[Material for the task]

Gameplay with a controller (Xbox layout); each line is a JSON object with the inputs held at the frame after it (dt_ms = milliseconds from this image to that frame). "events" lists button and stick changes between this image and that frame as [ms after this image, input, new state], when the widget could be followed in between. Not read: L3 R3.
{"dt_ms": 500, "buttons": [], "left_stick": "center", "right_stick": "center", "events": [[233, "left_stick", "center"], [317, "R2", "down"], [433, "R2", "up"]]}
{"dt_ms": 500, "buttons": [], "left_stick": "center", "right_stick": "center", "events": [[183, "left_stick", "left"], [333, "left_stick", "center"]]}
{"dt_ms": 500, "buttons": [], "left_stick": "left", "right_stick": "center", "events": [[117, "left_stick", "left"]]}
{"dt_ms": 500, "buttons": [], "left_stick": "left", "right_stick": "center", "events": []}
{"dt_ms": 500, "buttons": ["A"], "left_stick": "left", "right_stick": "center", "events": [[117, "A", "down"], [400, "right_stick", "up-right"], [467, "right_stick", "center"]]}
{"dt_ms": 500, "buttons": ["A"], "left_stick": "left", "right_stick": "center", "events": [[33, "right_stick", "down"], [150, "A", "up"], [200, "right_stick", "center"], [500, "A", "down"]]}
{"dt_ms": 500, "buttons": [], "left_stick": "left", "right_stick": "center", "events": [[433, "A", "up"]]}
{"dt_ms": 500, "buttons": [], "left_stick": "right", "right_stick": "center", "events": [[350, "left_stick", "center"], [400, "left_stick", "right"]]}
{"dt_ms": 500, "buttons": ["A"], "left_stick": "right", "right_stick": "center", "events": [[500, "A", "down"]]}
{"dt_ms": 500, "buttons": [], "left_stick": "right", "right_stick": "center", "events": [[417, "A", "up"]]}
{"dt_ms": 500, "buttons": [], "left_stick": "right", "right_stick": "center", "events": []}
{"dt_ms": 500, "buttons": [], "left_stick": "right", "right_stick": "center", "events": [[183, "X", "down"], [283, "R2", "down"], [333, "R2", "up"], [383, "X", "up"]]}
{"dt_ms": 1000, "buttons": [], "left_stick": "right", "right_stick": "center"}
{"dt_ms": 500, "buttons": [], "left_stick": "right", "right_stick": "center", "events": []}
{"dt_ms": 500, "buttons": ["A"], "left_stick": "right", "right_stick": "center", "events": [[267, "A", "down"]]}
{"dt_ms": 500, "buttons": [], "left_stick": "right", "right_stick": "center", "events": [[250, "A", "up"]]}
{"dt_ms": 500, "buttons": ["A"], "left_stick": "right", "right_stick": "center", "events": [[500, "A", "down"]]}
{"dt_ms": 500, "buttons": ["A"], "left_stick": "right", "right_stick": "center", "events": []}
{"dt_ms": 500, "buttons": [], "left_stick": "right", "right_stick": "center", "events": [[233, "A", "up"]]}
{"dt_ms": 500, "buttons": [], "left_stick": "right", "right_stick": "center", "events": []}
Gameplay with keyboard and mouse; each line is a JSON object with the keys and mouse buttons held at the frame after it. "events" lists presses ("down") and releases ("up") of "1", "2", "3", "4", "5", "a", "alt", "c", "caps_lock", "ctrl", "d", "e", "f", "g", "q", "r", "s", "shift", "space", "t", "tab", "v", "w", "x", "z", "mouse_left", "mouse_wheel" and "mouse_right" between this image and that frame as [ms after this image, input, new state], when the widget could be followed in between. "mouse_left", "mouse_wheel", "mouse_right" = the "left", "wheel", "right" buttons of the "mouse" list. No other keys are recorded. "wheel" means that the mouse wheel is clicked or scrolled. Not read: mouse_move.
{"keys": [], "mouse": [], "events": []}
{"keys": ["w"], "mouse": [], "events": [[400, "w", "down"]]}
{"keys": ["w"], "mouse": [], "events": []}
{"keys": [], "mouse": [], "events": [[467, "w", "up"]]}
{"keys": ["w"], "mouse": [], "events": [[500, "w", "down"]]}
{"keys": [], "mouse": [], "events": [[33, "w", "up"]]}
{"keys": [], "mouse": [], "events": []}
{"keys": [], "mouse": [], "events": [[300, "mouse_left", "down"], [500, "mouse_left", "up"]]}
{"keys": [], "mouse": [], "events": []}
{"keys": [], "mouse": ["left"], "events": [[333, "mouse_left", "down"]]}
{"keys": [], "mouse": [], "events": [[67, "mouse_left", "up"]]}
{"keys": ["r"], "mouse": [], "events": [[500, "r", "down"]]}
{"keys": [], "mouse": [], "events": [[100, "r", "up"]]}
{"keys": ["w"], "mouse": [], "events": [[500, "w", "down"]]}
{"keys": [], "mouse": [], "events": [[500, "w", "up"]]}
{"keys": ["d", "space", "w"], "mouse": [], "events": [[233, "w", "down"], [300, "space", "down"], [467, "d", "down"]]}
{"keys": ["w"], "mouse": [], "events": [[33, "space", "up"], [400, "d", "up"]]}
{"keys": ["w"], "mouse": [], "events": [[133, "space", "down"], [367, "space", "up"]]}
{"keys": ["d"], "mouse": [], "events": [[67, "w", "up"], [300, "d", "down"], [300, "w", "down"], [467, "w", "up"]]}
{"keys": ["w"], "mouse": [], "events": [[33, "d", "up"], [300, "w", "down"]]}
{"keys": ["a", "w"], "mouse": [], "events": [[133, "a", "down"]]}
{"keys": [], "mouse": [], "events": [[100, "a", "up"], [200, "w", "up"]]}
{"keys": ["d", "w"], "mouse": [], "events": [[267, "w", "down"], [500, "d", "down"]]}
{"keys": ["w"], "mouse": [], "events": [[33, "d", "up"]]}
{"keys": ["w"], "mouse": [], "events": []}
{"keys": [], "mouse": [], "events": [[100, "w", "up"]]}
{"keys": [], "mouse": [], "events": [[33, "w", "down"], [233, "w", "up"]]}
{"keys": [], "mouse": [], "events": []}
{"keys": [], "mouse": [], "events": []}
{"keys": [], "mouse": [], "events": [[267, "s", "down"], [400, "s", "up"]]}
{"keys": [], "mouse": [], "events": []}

[/Material for the task]

### What you have to do:
Your reply must be a faithful copy of each entry above.

### Solution to this problem:
Gameplay with a controller (Xbox layout); each line is a JSON object with the inputs held at the frame after it (dt_ms = milliseconds from this image to that frame). "events" lists button and stick changes between this image and that frame as [ms after this image, input, new state], when the widget could be followed in between. Not read: L3 R3.
{"dt_ms": 500, "buttons": [], "left_stick": "center", "right_stick": "center", "events": [[233, "left_stick", "center"], [317, "R2", "down"], [433, "R2", "up"]]}
{"dt_ms": 500, "buttons": [], "left_stick": "center", "right_stick": "center", "events": [[183, "left_stick", "left"], [333, "left_stick", "center"]]}
{"dt_ms": 500, "buttons": [], "left_stick": "left", "right_stick": "center", "events": [[117, "left_stick", "left"]]}
{"dt_ms": 500, "buttons": [], "left_stick": "left", "right_stick": "center", "events": []}
{"dt_ms": 500, "buttons": ["A"], "left_stick": "left", "right_stick": "center", "events": [[117, "A", "down"], [400, "right_stick", "up-right"], [467, "right_stick", "center"]]}
{"dt_ms": 500, "buttons": ["A"], "left_stick": "left", "right_stick": "center", "events": [[33, "right_stick", "down"], [150, "A", "up"], [200, "right_stick", "center"], [500, "A", "down"]]}
{"dt_ms": 500, "buttons": [], "left_stick": "left", "right_stick": "center", "events": [[433, "A", "up"]]}
{"dt_ms": 500, "buttons": [], "left_stick": "right", "right_stick": "center", "events": [[350, "left_stick", "center"], [400, "left_stick", "right"]]}
{"dt_ms": 500, "buttons": ["A"], "left_stick": "right", "right_stick": "center", "events": [[500, "A", "down"]]}
{"dt_ms": 500, "buttons": [], "left_stick": "right", "right_stick": "center", "events": [[417, "A", "up"]]}
{"dt_ms": 500, "buttons": [], "left_stick": "right", "right_stick": "center", "events": []}
{"dt_ms": 500, "buttons": [], "left_stick": "right", "right_stick": "center", "events": [[183, "X", "down"], [283, "R2", "down"], [333, "R2", "up"], [383, "X", "up"]]}
{"dt_ms": 1000, "buttons": [], "left_stick": "right", "right_stick": "center"}
{"dt_ms": 500, "buttons": [], "left_stick": "right", "right_stick": "center", "events": []}
{"dt_ms": 500, "buttons": ["A"], "left_stick": "right", "right_stick": "center", "events": [[267, "A", "down"]]}
{"dt_ms": 500, "buttons": [], "left_stick": "right", "right_stick": "center", "events": [[250, "A", "up"]]}
{"dt_ms": 500, "buttons": ["A"], "left_stick": "right", "right_stick": "center", "events": [[500, "A", "down"]]}
{"dt_ms": 500, "buttons": ["A"], "left_stick": "right", "right_stick": "center", "events": []}
{"dt_ms": 500, "buttons": [], "left_stick": "right", "right_stick": "center", "events": [[233, "A", "up"]]}
{"dt_ms": 500, "buttons": [], "left_stick": "right", "right_stick": "center", "events": []}
Gameplay with keyboard and mouse; each line is a JSON object with the keys and mouse buttons held at the frame after it. "events" lists presses ("down") and releases ("up") of "1", "2", "3", "4", "5", "a", "alt", "c", "caps_lock", "ctrl", "d", "e", "f", "g", "q", "r", "s", "shift", "space", "t", "tab", "v", "w", "x", "z", "mouse_left", "mouse_wheel" and "mouse_right" between this image and that frame as [ms after this image, input, new state], when the widget could be followed in between. "mouse_left", "mouse_wheel", "mouse_right" = the "left", "wheel", "right" buttons of the "mouse" list. No other keys are recorded. "wheel" means that the mouse wheel is clicked or scrolled. Not read: mouse_move.
{"keys": [], "mouse": [], "events": []}
{"keys": ["w"], "mouse": [], "events": [[400, "w", "down"]]}
{"keys": ["w"], "mouse": [], "events": []}
{"keys": [], "mouse": [], "events": [[467, "w", "up"]]}
{"keys": ["w"], "mouse": [], "events": [[500, "w", "down"]]}
{"keys": [], "mouse": [], "events": [[33, "w", "up"]]}
{"keys": [], "mouse": [], "events": []}
{"keys": [], "mouse": [], "events": [[300, "mouse_left", "down"], [500, "mouse_left", "up"]]}
{"keys": [], "mouse": [], "events": []}
{"keys": [], "mouse": ["left"], "events": [[333, "mouse_left", "down"]]}
{"keys": [], "mouse": [], "events": [[67, "mouse_left", "up"]]}
{"keys": ["r"], "mouse": [], "events": [[500, "r", "down"]]}
{"keys": [], "mouse": [], "events": [[100, "r", "up"]]}
{"keys": ["w"], "mouse": [], "events": [[500, "w", "down"]]}
{"keys": [], "mouse": [], "events": [[500, "w", "up"]]}
{"keys": ["d", "space", "w"], "mouse": [], "events": [[233, "w", "down"], [300, "space", "down"], [467, "d", "down"]]}
{"keys": ["w"], "mouse": [], "events": [[33, "space", "up"], [400, "d", "up"]]}
{"keys": ["w"], "mouse": [], "events": [[133, "space", "down"], [367, "space", "up"]]}
{"keys": ["d"], "mouse": [], "events": [[67, "w", "up"], [300, "d", "down"], [300, "w", "down"], [467, "w", "up"]]}
{"keys": ["w"], "mouse": [], "events": [[33, "d", "up"], [300, "w", "down"]]}
{"keys": ["a", "w"], "mouse": [], "events": [[133, "a", "down"]]}
{"keys": [], "mouse": [], "events": [[100, "a", "up"], [200, "w", "up"]]}
{"keys": ["d", "w"], "mouse": [], "events": [[267, "w", "down"], [500, "d", "down"]]}
{"keys": ["w"], "mouse": [], "events": [[33, "d", "up"]]}
{"keys": ["w"], "mouse": [], "events": []}
{"keys": [], "mouse": [], "events": [[100, "w", "up"]]}
{"keys": [], "mouse": [], "events": [[33, "w", "down"], [233, "w", "up"]]}
{"keys": [], "mouse": [], "events": []}
{"keys": [], "mouse": [], "events": []}
{"keys": [], "mouse": [], "events": [[267, "s", "down"], [400, "s", "up"]]}
{"keys": [], "mouse": [], "events": []}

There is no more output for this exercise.